Its compact shape hasn’t left a lot of room on the back for connections. The most criminal omission is HDMI output, which should have been a given considering the amount of TVs that sport HDMI inputs. As it stands, there are two SCART outputs, one of which offers RGB, S-video and composite output and the other offers just composite output, which will disappoint those who want to back up hard-disk recordings on DVD in the best possible quality, but don’t want to swap the SCARTs around every time. The socket selection is completed by RF in/out and a 3.5mm minijack output which outputs analogue stereo and optical digital audio.
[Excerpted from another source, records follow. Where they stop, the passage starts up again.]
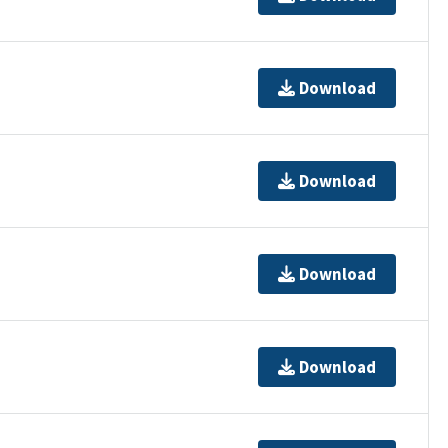
Download
Download
Download
Download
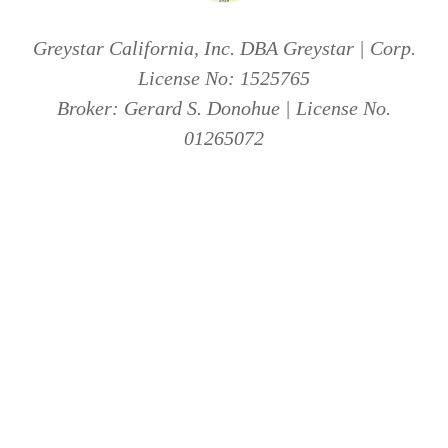
Greystar California, Inc. DBA Greystar | Corp.
License No: 1525765
Broker: Gerard S. Donohue | License No.
01265072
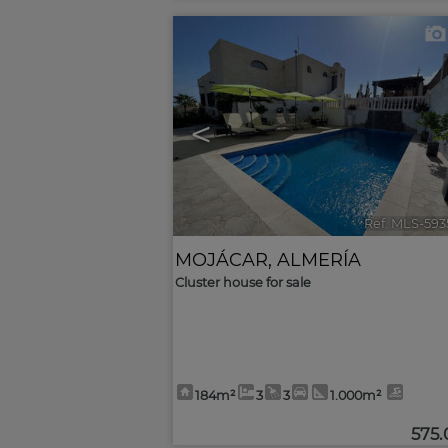
<
Ref. MLS-593
MOJÁCAR
,
ALMERÍA
Cluster house for sale
184m²
3
3
1.000m²
575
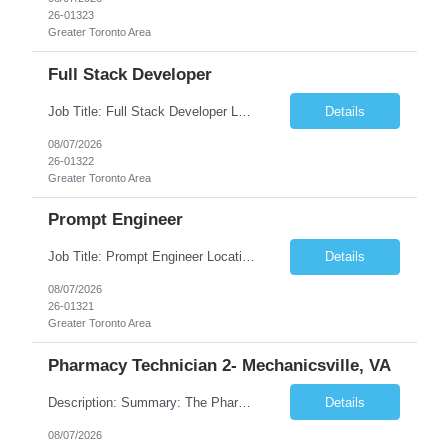
26-01323
Greater Toronto Area
Full Stack Developer
Job Title: Full Stack Developer Location: Canada (Preferred) OR Any USA Infosys Office / Client Office (5 Days Onsite) Employment Type: Contract Duration: 6+ Months Experience: 4+ Years (1+ Year in Contact Center & Conversational AI) Job Summary We are seeking a Full Stack Developer with experience building enterprise web applications supporting Contact Center and Conversational...
Details
08/07/2026
26-01322
Greater Toronto Area
Prompt Engineer
Job Title: Prompt Engineer Location: Canada (Preferred) OR Any USA Infosys Office / Client Office (5 Days Onsite) Employment Type: Contract Duration: 6+ Months Experience: 5+ Years (2+ Years in Enterprise Prompt Engineering) Job Summary We are seeking a Prompt Engineer to design, optimize, and maintain prompts for enterprise Large Language Model (LLM) applications. The ideal candida...
Details
08/07/2026
26-01321
Greater Toronto Area
Pharmacy Technician 2- Mechanicsville, VA
Description: Summary: The Pharmacy Technician Fulfillment provides assistance in the preparation and distribution of drug products. The Technician is responsible for preparing the prescription medications via use of the fulfillment system. Job Responsibilities: * Process prescription exceptions which may include: resolving claim rejects and member and physician outreach. * Enter member demograph...
Details
08/07/2026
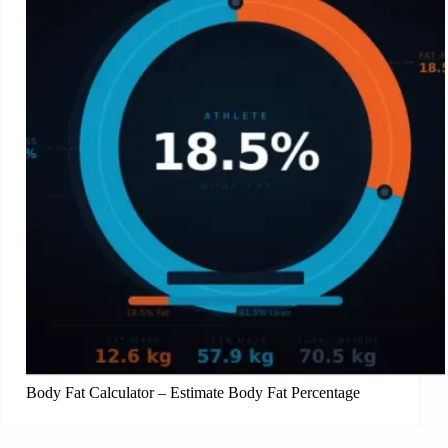
Body Fat Calculator – Estimate Body Fat Percentage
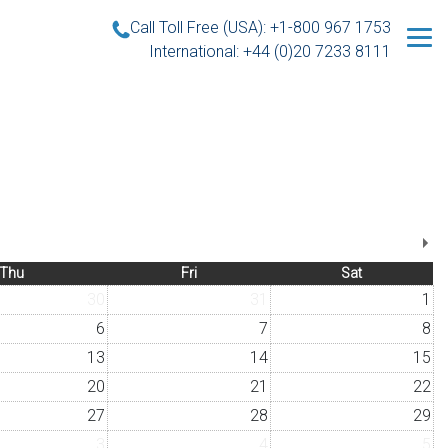
Call Toll Free (USA): +1-800 967 1753
International: +44 (0)20 7233 8111
Thu
Fri
Sat
30
31
1
6
7
8
13
14
15
20
21
22
27
28
29
3
4
5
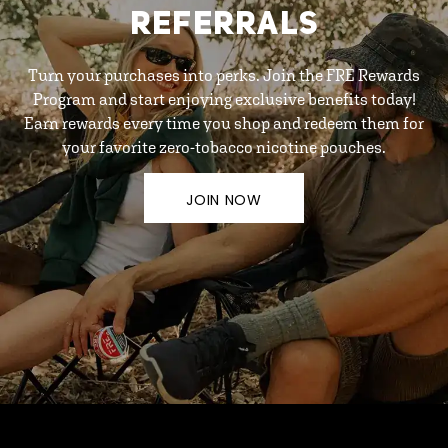
REFERRALS
Turn your purchases into perks. Join the FRE Rewards
Program and start enjoying exclusive benefits today!
Earn rewards every time you shop and redeem them for
your favorite zero-tobacco nicotine pouches.
JOIN NOW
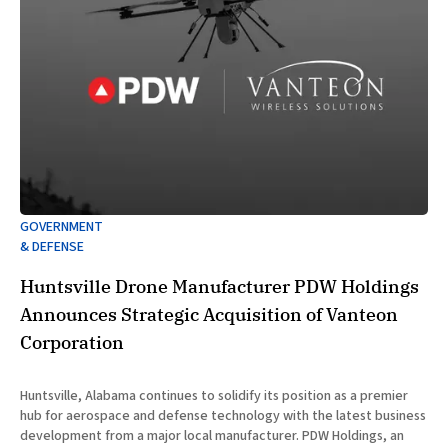
GOVERNMENT
& DEFENSE
Huntsville Drone Manufacturer PDW Holdings
Announces Strategic Acquisition of Vanteon
Corporation
Huntsville, Alabama continues to solidify its position as a premier
hub for aerospace and defense technology with the latest business
development from a major local manufacturer. PDW Holdings, an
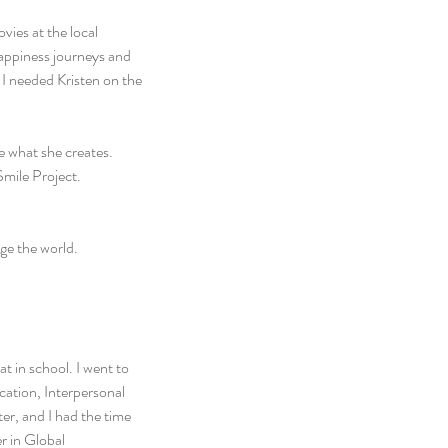
ies at the local 
appiness journeys and 
 I needed Kristen on the 
 what she creates. 
mile Project. 
ge the world.
 in school. I went to 
ation, Interpersonal 
er, and I had the time 
r in Global 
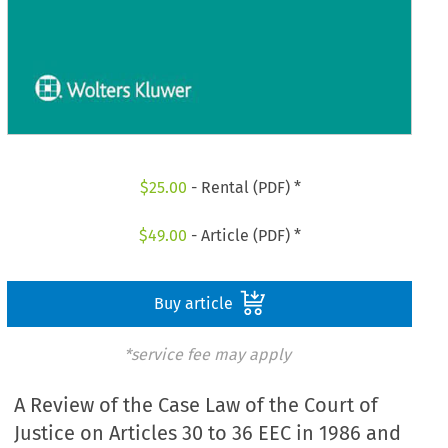
$
25.00
- Rental (PDF) *
$
49.00
- Article (PDF) *
Buy article
*service fee may apply
A Review of the Case Law of the Court of
Justice on Articles 30 to 36 EEC in 1986 and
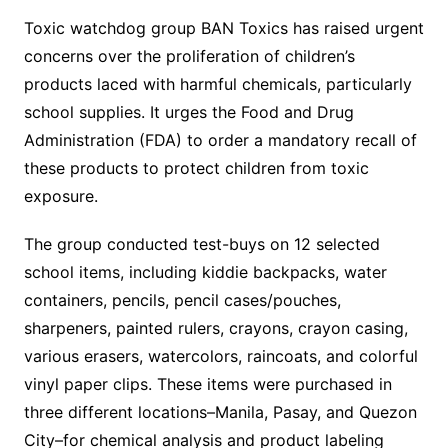
Toxic watchdog group BAN Toxics has raised urgent
concerns over the proliferation of children’s
products laced with harmful chemicals, particularly
school supplies. It urges the Food and Drug
Administration (FDA) to order a mandatory recall of
these products to protect children from toxic
exposure.
The group conducted test-buys on 12 selected
school items, including kiddie backpacks, water
containers, pencils, pencil cases/pouches,
sharpeners, painted rulers, crayons, crayon casing,
various erasers, watercolors, raincoats, and colorful
vinyl paper clips. These items were purchased in
three different locations–Manila, Pasay, and Quezon
City–for chemical analysis and product labeling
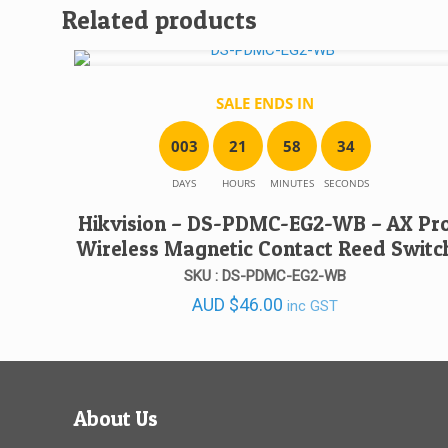
Related products
SALE ENDS IN
0
0
3
2
1
5
8
3
4
DAYS
HOURS
MINUTES
SECONDS
Hikvision – DS-PDMC-EG2-WB – AX Pr
Wireless Magnetic Contact Reed Switc
SKU : DS-PDMC-EG2-WB
AUD
$
46.00
inc GST
About Us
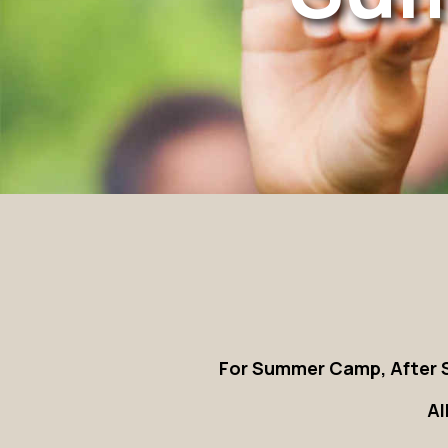
For Summer Camp, After S
Al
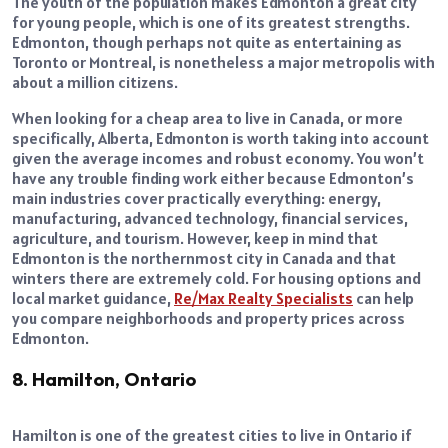
The youth of the population makes Edmonton a great city
for young people, which is one of its greatest strengths.
Edmonton, though perhaps not quite as entertaining as
Toronto or Montreal, is nonetheless a major metropolis with
about a million citizens.
When looking for a cheap area to live in Canada, or more
specifically, Alberta, Edmonton is worth taking into account
given the average incomes and robust economy. You won’t
have any trouble finding work either because Edmonton’s
main industries cover practically everything: energy,
manufacturing, advanced technology, financial services,
agriculture, and tourism. However, keep in mind that
Edmonton is the northernmost city in Canada and that
winters there are extremely cold. For housing options and
local market guidance,
Re/Max Realty Specialists
can help
you compare neighborhoods and property prices across
Edmonton.
8. Hamilton, Ontario
Hamilton is one of the greatest cities to live in Ontario if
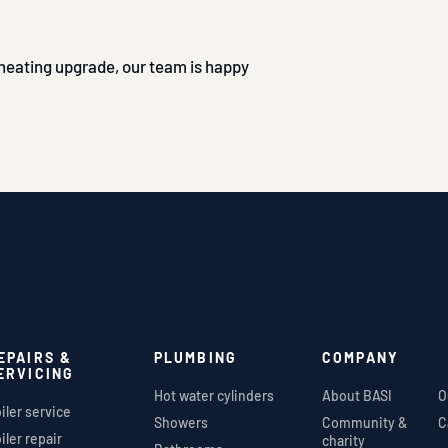
l heating upgrade, our team is happy
EPAIRS &
PLUMBING
COMPANY
ERVICING
Hot water cylinders
About BASI
O
iler service
Showers
Community &
C
iler repair
charity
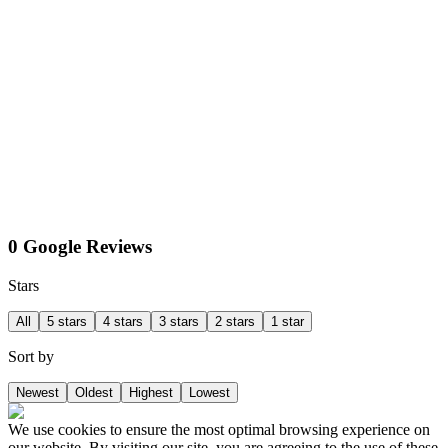
0 Google Reviews
Stars
All
5 stars
4 stars
3 stars
2 stars
1 star
Sort by
Newest
Oldest
Highest
Lowest
We use cookies to ensure the most optimal browsing experience on
our website. By visiting our site, you are agreeing to the use of these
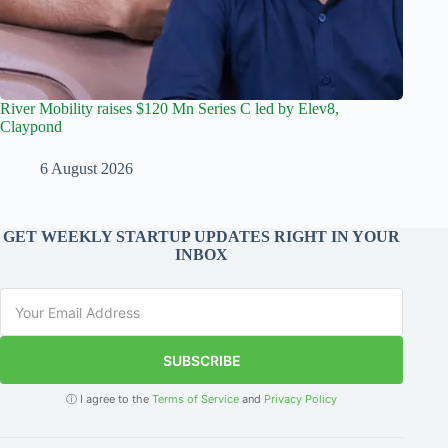
River Mobility raises $120 Mn Series C led by Elev8,
Claypond
6 August 2026
GET WEEKLY STARTUP UPDATES RIGHT IN YOUR
INBOX
SUBSCRIBE
ⓘ I agree to the
Terms of Service
and
Privacy Policy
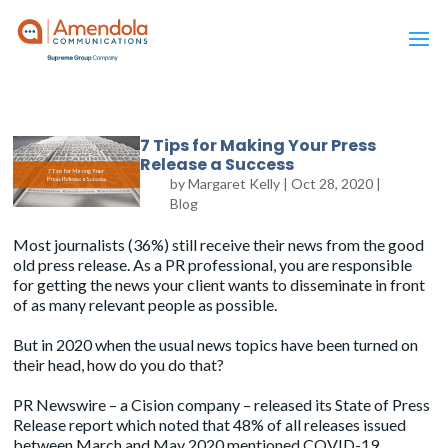
7 Tips for Making Your Press
Release a Success
by
Margaret Kelly
|
Oct 28, 2020
|
Blog
Most journalists (36%) still receive their news from the good
old press release. As a PR professional, you are responsible
for getting the news your client wants to disseminate in front
of as many relevant people as possible.
But in 2020 when the usual news topics have been turned on
their head, how do you do that?
PR Newswire – a Cision company – released its
State of Press
Release
report which noted that 48% of all releases issued
between March and May 2020 mentioned COVID-19.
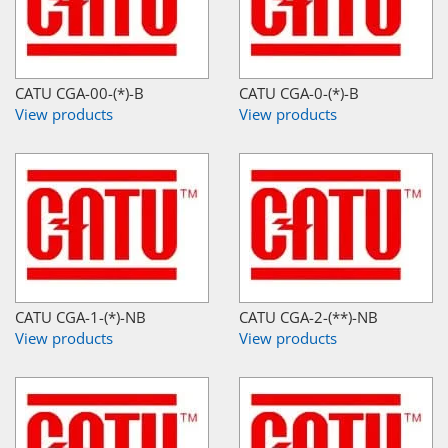
CATU CGA-00-(*)-B
CATU CGA-0-(*)-B
View products
View products
CATU CGA-1-(*)-NB
CATU CGA-2-(**)-NB
View products
View products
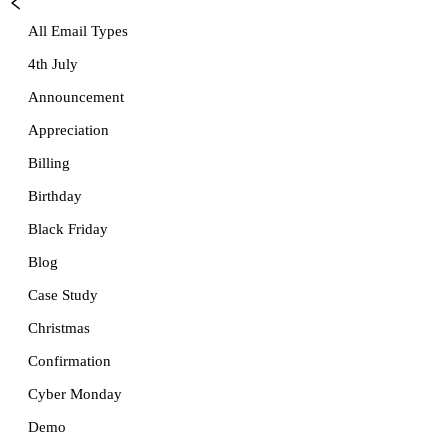
All Email Types
4th July
Announcement
Appreciation
Billing
Birthday
Black Friday
Blog
Case Study
Christmas
Confirmation
Cyber Monday
Demo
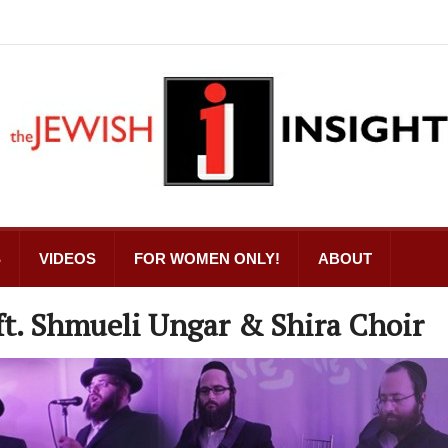
S
VIDEOS
FOR WOMEN ONLY!
ABOUT
ft. Shmueli Ungar & Shira Choir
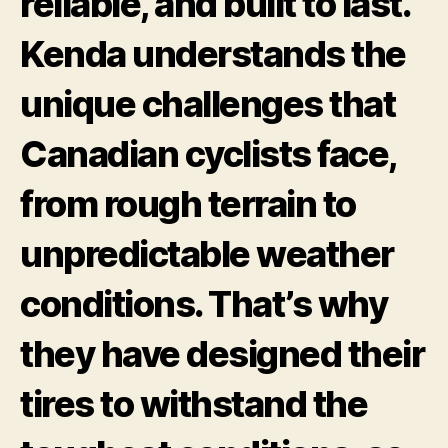
reliable, and built to last.
Kenda understands the
unique challenges that
Canadian cyclists face,
from rough terrain to
unpredictable weather
conditions. That’s why
they have designed their
tires to withstand the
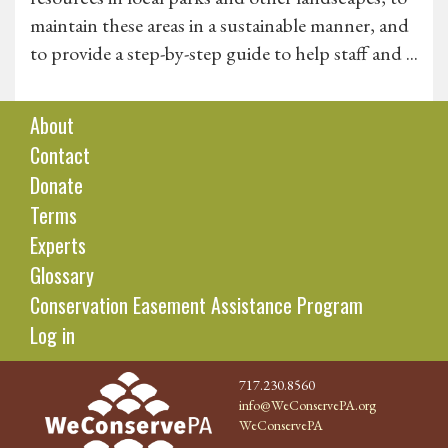
maintain these areas in a sustainable manner, and
to provide a step-by-step guide to help staff and ...
About
Contact
Donate
Terms
Experts
Glossary
Conservation Easement Assistance Program
Log in
717.230.8560
info@WeConservePA.org
WeConservePA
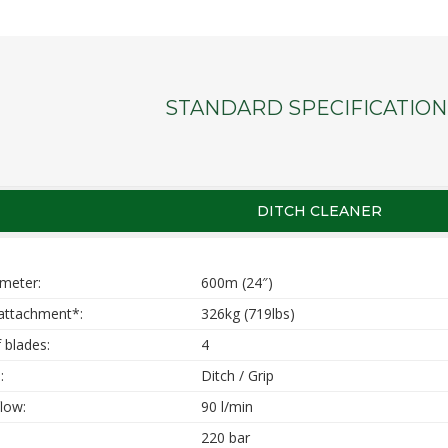
STANDARD SPECIFICATION
DITCH CLEANER
ameter:
600m (24″)
attachment*:
326kg (719lbs)
 blades:
4
:
Ditch / Grip
low:
90 l/min
220 bar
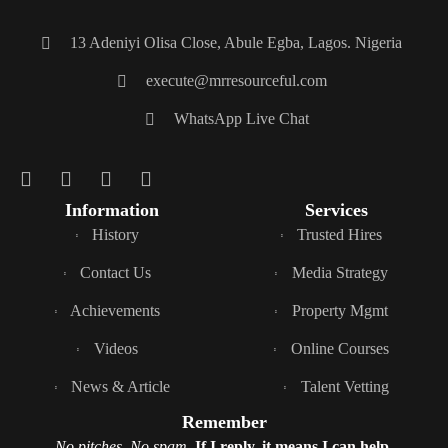
13 Adeniyi Olisa Close, Abule Egba, Lagos. Nigeria
execute@mrresourceful.com
WhatsApp Live Chat
Information
Services
History
Trusted Hires
Contact Us
Media Strategy
Achievements
Property Mgmt
Videos
Online Courses
News & Article
Talent Vetting
Remember
No pitches. No spam.
If I reply, it means I can help.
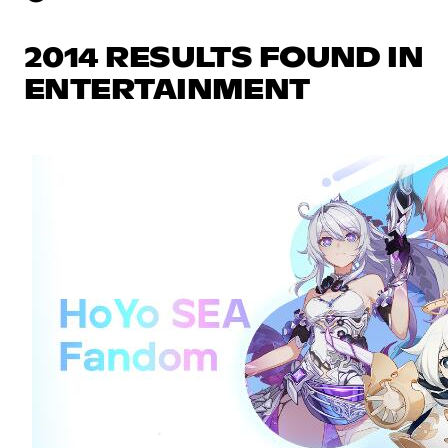
2014 RESULTS FOUND IN
ENTERTAINMENT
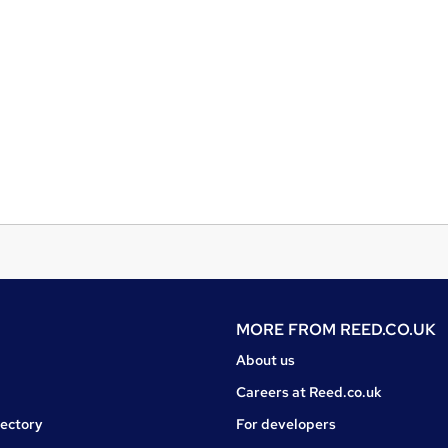
MORE FROM
REED.CO.UK
About us
Careers at Reed.co.uk
rectory
For developers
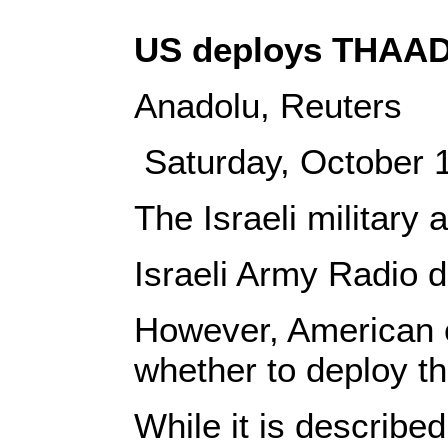
US deploys THAAD 
Anadolu, Reuters
Saturday, October
The Israeli military
Israeli Army Radio d
However, American o
whether to deploy t
While it is describ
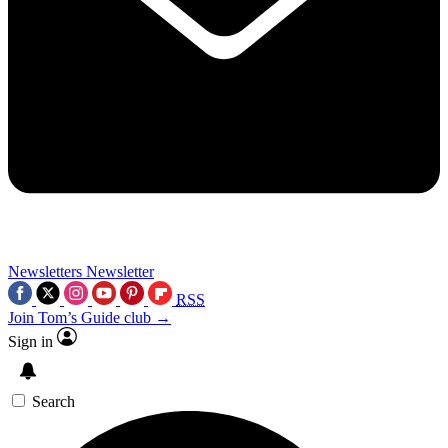
Newsletters
Newsletter
RSS
Join Tom’s Guide club →
Sign in
Search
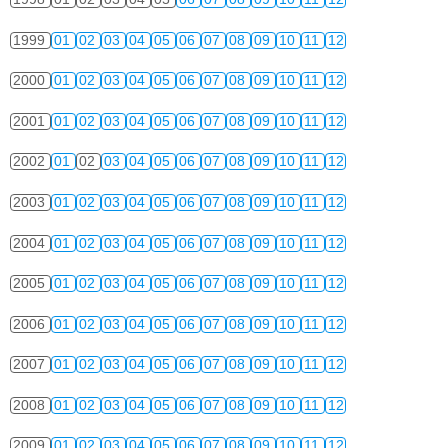
1999
01
02
03
04
05
06
07
08
09
10
11
12
2000
01
02
03
04
05
06
07
08
09
10
11
12
2001
01
02
03
04
05
06
07
08
09
10
11
12
2002
01
02
03
04
05
06
07
08
09
10
11
12
2003
01
02
03
04
05
06
07
08
09
10
11
12
2004
01
02
03
04
05
06
07
08
09
10
11
12
2005
01
02
03
04
05
06
07
08
09
10
11
12
2006
01
02
03
04
05
06
07
08
09
10
11
12
2007
01
02
03
04
05
06
07
08
09
10
11
12
2008
01
02
03
04
05
06
07
08
09
10
11
12
2009
01
02
03
04
05
06
07
08
09
10
11
12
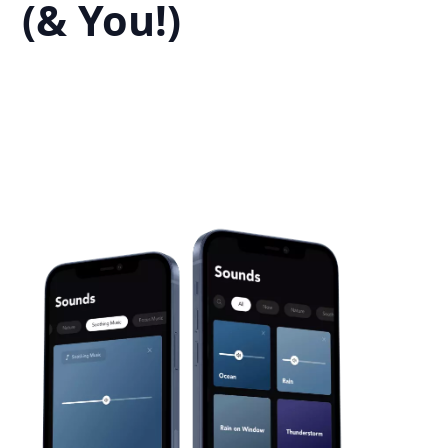
(& You!)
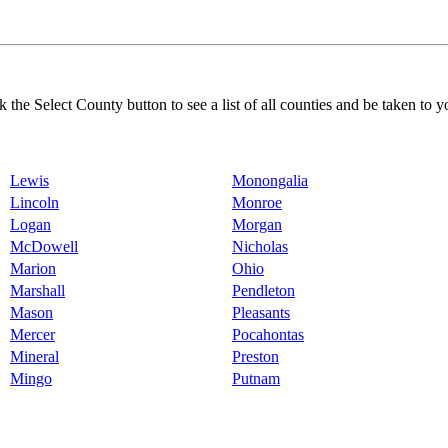
k the Select County button to see a list of all counties and be taken to y
Lewis
Monongalia
Lincoln
Monroe
Logan
Morgan
McDowell
Nicholas
Marion
Ohio
Marshall
Pendleton
Mason
Pleasants
Mercer
Pocahontas
Mineral
Preston
Mingo
Putnam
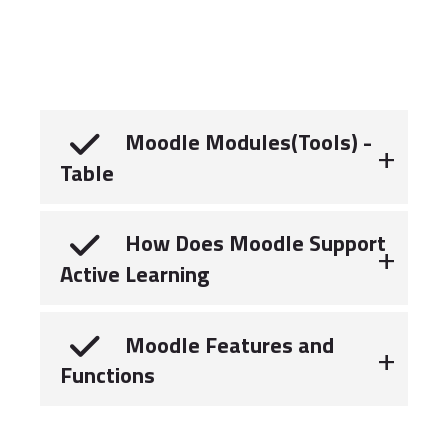
Moodle Modules(Tools) -
Table
How Does Moodle Support
Active Learning
Moodle Features and
Functions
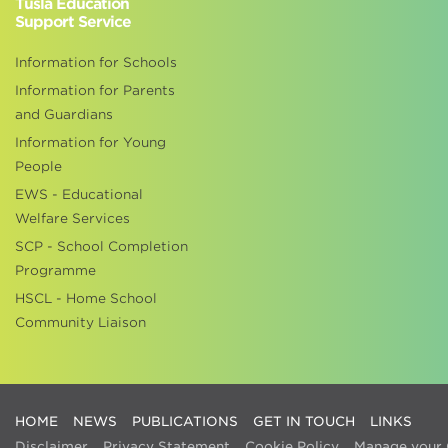
Tusla Education
Support Service
Information for Schools
Information for Parents
and Guardians
Information for Young
People
EWS - Educational
Welfare Services
SCP - School Completion
Programme
HSCL - Home School
Community Liaison
HOME
NEWS
PUBLICATIONS
GET IN TOUCH
LINKS
Disclaimer
Privacy Statement
Cookie Policy
Manage your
Twin tuners are an essential feature of any PVR (a fact DVD/HDD combi manufacturers still seem blissfully unaware of) and thankfully the TVonics provides them. This means you can record one channel while watching another or record two channels simultaneously while you watch a previous recording from the hard-disk. But sadly it lacks the flexibility to display a third live channel while recording two others, even if it’s on the same multiplex, which was one of the things we loved about the Humax PVR-9300T.